La principale autrice di entrambi gli studi, Liran Samuni del dipartimento di primatologia del Max-Planck-Institut für evolutionäre Anthropologie, sottolinea che “«Il successo della caccia aumentata quando più scimpanzé partecipano alla caccia o alle ricerche delle prede in comune prima dell’inizio di una caccia. La condivisione della carne in seguito alle cacce di successo ha incoraggiato la partecipazione la caccia, dato che i cacciatori delle prede le hanno condiviso più frequentemente con i cacciatori rispetto ai non cacciatori, nonostante i tentativi di accattonaggio. Nell’insieme, la nostra ricerca dimostra che gli scimpanzé decidono quando condividere il cibo in base alla probabilità che questo favore venga restituito in futuro, O, in caso di condivisione dopo la caccia di gruppo, la condivisione della carne serve a restituire il favore per aver dato una mano».
Precedenti studi in un’altra sottospecie di scimpanzé avevano invece suggerito che negli scimpanzé la condivisione del cibo si verificasse principalmente a causa delle pressioni esercitata dai “endicanti”, ma la primatologa Catherine Crockford, anche lei del Max Planck e autrice senior di entrambi gli studi, sottolinea che «Questo non è il l caso degli scimpanzé di Taï, evidenziando un’elevata variabilità nella cooperazione tra le popolazioni di scimpanzé». E anche qui le somiglianze tra noi e queste grandi scimmie sono impressionanti: anche tra le popolazioni umane varia il modo in cui sono cooperative e la ricerca è in corso sia tra gli esseri umani che tra gli animali non umani valuta cosa potrebbe rendere alcune popolazioni più cooperative di altre.
Un altro autore dello studio, Roman Wittig che lavora anche per il Centre Suisse de Recherches Scientifiques, fa notare che «La necessità di restare in un’unità coesa, a causa di un’elevata pressione predatoria, o la capacità di esibire una forte coesione, a causa delle ricche fonti alimentari, sono due possibili scenari per la promozione di atteggiamenti e atti cooperativi».
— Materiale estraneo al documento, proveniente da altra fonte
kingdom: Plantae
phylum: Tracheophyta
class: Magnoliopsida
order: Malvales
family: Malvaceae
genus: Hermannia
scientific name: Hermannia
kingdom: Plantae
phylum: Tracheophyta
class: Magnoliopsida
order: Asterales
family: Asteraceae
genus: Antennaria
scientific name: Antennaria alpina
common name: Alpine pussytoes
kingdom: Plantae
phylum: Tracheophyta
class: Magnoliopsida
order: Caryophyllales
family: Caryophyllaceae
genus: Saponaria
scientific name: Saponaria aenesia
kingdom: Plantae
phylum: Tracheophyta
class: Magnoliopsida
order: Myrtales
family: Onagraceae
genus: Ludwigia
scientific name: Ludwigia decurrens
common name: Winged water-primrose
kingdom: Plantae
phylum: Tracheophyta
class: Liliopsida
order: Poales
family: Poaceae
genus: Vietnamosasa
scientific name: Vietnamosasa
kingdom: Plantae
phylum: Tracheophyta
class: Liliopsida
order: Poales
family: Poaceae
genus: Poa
I ricercatori che partecipano al Taï Chimpanzee Project hanno anche raccolto campioni di urina dagli scimpanzé dopo la caccia e gli eventi di condivisione del cibo e hanno misurato l’ormone dell’ossitocina. «Sappiamo che l’ossitocina svolge un ruolo importante nella lattazione, che si può considerare un esempio di condivisione del cibo tra madre e cucciolo ed è generalmente coinvolta nel comportamento e nel legame sociale – spiega ancora la Samuni – I ricercatori hanno trovato alti livelli di ossitocina dopo che gli scimpanzé hanno condiviso la carne e altri alimenti di valore e dopo che gli scimpanzé hanno partecipato alla caccia con altri. Il fatto che abbiamo rilevato livelli più alti di ossitocina dopo la caccia e la condivisione da forza all’idea che l’ossitocina sia un ormone chiave coinvolto nella cooperazione in generale».
I ricercatori concludono che,«Come negli esseri umani, la condivisione dello scimpanzé di Taï è selettiva e gli amici e gli altri che hanno contribuito all’acquisizione del cibo ne traggono maggiori benefici. La connessione emotiva, come è ovvio tra gli amici, ha probabilmente svolto un ruolo cruciale nell’evoluzione della cooperazione umana».